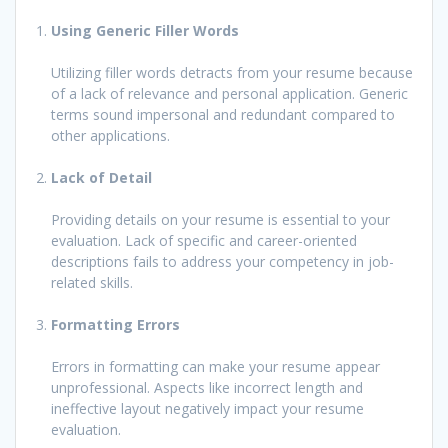
Using Generic Filler Words
Utilizing filler words detracts from your resume because
of a lack of relevance and personal application. Generic
terms sound impersonal and redundant compared to
other applications.
Lack of Detail
Providing details on your resume is essential to your
evaluation. Lack of specific and career-oriented
descriptions fails to address your competency in job-
related skills.
Formatting Errors
Errors in formatting can make your resume appear
unprofessional. Aspects like incorrect length and
ineffective layout negatively impact your resume
evaluation.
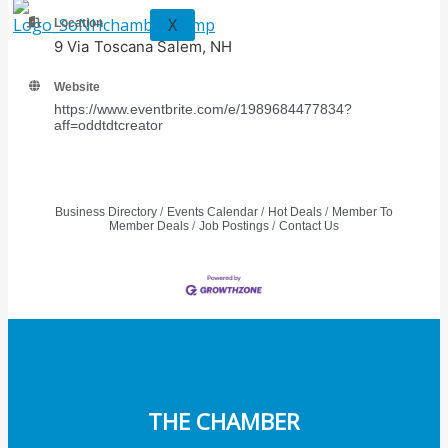
X
Location
9 Via Toscana Salem, NH
Website
https://www.eventbrite.com/e/1989684477834?
aff=oddtdtcreator
Business Directory
Events Calendar
Hot Deals
Member To
Member Deals
Job Postings
Contact Us
THE CHAMBER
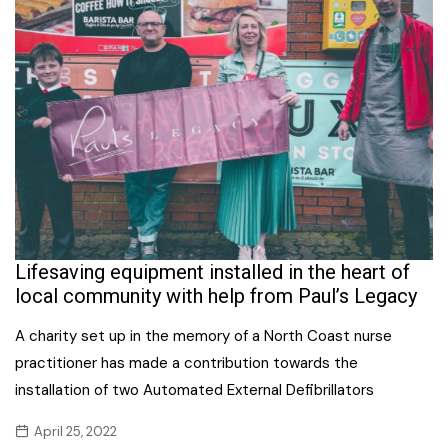
Lifesaving equipment installed in the heart of
local community with help from Paul’s Legacy
A charity set up in the memory of a North Coast nurse
practitioner has made a contribution towards the
installation of two Automated External Defibrillators
April 25, 2022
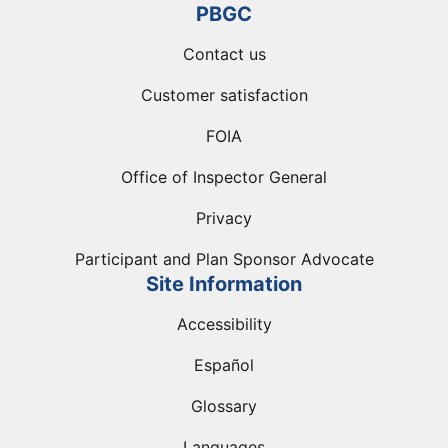
PBGC
Contact us
Customer satisfaction
FOIA
Office of Inspector General
Privacy
Participant and Plan Sponsor Advocate
Site Information
Accessibility
Español
Glossary
Languages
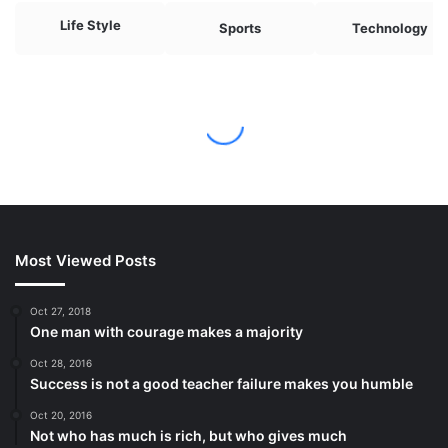
Most Viewed Posts
Oct 27, 2018
One man with courage makes a majority
Oct 28, 2016
Success is not a good teacher failure makes you humble
Oct 20, 2016
Not who has much is rich, but who gives much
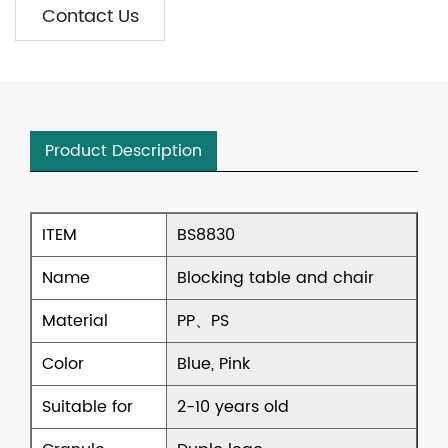
Contact Us
Product Description
ITEM
BS8830
Name
Blocking table and chair
Material
PP、PS
Color
Blue, Pink
Suitable for
2-10 years old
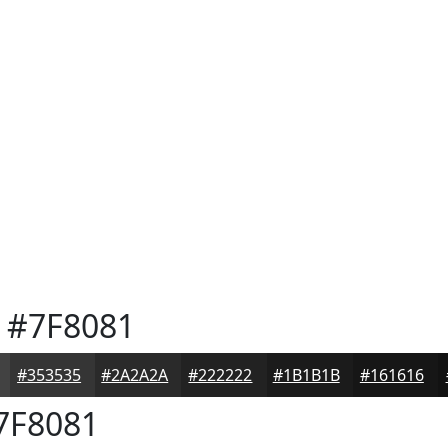
#7F8081
#353535
#2A2A2A
#222222
#1B1B1B
#161616
7F8081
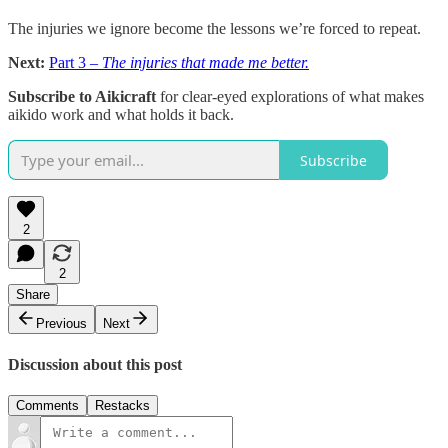
The injuries we ignore become the lessons we’re forced to repeat.
Next:
Part 3 –
The injuries that made me better.
Subscribe to Aikicraft
for clear-eyed explorations of what makes
aikido work and what holds it back.
Subscribe
2
2
Share
Previous
Next
Discussion about this post
Comments
Restacks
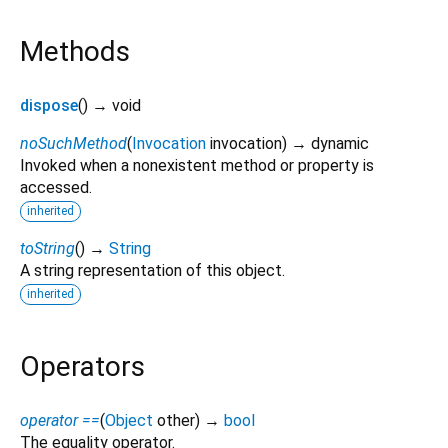
Methods
dispose
(
)
→ void
noSuchMethod
(
Invocation
invocation
)
→ dynamic
Invoked when a nonexistent method or property is
accessed.
inherited
toString
(
)
→
String
A string representation of this object.
inherited
Operators
operator ==
(
Object
other
)
→
bool
The equality operator.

+ + +

__Your assignment__: Which lines above include the string "this"? Show them.

__Task result__:
Discussion about this post
A string representation of this object.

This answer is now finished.